Мы ждем. Вот Кольча-младший взял две оброти[27], закинул их на плечо, высморкался, подтянул опояску потуже, засвистел и двинулся со двора.
Мы за ним. Кольча-младший нас не прогоняет, но и не привечает. Он идет по улице, насвистывает. Концы холщовой опояски, выпущенные для форса, болтаются у него по бокам, шапка на левом ухе, чуб на правом. Хороший человек дядя Кольча-младший, он не прогонит нас домой. Кольчей-младшим его зовут оттого, что у бабушки и дедушки было много детей и всем разных имен не напридумывалось, вот и есть у нас Кольча-старший и Кольча-младший. Но все выросли, отделились, живут своими семьями, и остались в доме мы с Алешкой да Кольча-младший, не считая бабушки и дедушки. Мы оба сироты. У меня нет матери, у Алешки отца. Алешка в нашей семье особый человек — он глухонемой. Говорят, остался он будто бы дома один — бабушку унесло куда-то. И вздумалось ему полезть на угловик, где стояли тяжелые иконы и по случаю какого-то праздника светилась лампадка. Угловик обрушился. Иконы повалились на Алешку. И ушибли они его или же испугался он нарисованных богов, но все старухи считали, мол, именно от этого греха Алешка онемел. А отчего он оглох — старухи объяснить не могли.

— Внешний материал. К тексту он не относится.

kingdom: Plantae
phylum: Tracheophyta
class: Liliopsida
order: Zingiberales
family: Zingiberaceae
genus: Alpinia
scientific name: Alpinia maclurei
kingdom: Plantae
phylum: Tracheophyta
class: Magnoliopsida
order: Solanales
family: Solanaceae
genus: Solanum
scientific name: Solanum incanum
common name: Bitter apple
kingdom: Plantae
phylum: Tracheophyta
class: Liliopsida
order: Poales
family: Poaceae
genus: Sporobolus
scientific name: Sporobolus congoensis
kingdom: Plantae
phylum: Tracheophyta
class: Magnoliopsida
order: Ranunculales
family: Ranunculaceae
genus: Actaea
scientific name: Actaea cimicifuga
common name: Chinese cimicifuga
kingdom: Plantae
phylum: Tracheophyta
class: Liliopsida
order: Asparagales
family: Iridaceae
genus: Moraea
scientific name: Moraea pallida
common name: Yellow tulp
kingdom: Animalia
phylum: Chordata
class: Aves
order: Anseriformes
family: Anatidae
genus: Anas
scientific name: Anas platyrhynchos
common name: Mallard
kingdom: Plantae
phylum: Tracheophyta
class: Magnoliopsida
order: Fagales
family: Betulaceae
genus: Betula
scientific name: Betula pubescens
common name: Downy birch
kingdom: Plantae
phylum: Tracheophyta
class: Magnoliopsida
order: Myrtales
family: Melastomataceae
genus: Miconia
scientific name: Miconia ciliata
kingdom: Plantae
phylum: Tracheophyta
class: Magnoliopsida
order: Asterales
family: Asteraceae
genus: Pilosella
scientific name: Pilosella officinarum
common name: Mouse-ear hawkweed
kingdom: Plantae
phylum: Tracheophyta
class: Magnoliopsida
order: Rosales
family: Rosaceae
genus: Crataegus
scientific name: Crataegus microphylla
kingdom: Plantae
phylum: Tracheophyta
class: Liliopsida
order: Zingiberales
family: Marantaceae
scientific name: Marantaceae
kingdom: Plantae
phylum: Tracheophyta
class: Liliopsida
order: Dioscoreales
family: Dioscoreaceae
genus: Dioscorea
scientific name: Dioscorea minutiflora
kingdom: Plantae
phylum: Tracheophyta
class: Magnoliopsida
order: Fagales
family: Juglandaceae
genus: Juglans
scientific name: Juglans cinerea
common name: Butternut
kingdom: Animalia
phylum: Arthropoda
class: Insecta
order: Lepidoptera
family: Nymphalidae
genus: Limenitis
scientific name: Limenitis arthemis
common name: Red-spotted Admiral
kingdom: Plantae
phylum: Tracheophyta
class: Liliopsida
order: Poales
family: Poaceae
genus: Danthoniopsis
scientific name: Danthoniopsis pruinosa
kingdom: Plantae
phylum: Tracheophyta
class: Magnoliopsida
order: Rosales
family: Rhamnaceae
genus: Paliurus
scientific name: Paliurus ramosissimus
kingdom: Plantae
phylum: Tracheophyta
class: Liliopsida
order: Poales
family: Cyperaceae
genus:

Алешку все жалеют, я его люблю, и мы с ним деремся. Сильный он и злой. Мы то играем, то деремся. Бабушка разнимает нас и мне дает затрещину, Алешке только пальцем грозит. Никто не трогает Алешку, кроме меня, потому что он и без того «Богом обижен», а мне-то наплевать! Поддаст мне Алешка, и я ему поддам, потому что никакой разницы между собой и им я не вижу. Мы спим вместе, едим вместе, играем вместе и вот за конями идем вместе.
Коней этих, Лысуху и Гнедого, Кольча-младший выводит со двора дяди Вани, старшего бабушкиного сына. Мы ждем у ворот, Кольча-младший дает мне Лысуху. Я подвожу ее к заплоту[28], взбираюсь на него и уж оттуда, сверху, падаю брюхом на выгнутую широкую спину Лысухи. Она поводит левым ухом, недовольно косит на меня глазом и норовит поймать зубами за подшитый катанок. Я отдергиваю ногу — шалишь, кобыла, не тут-то было!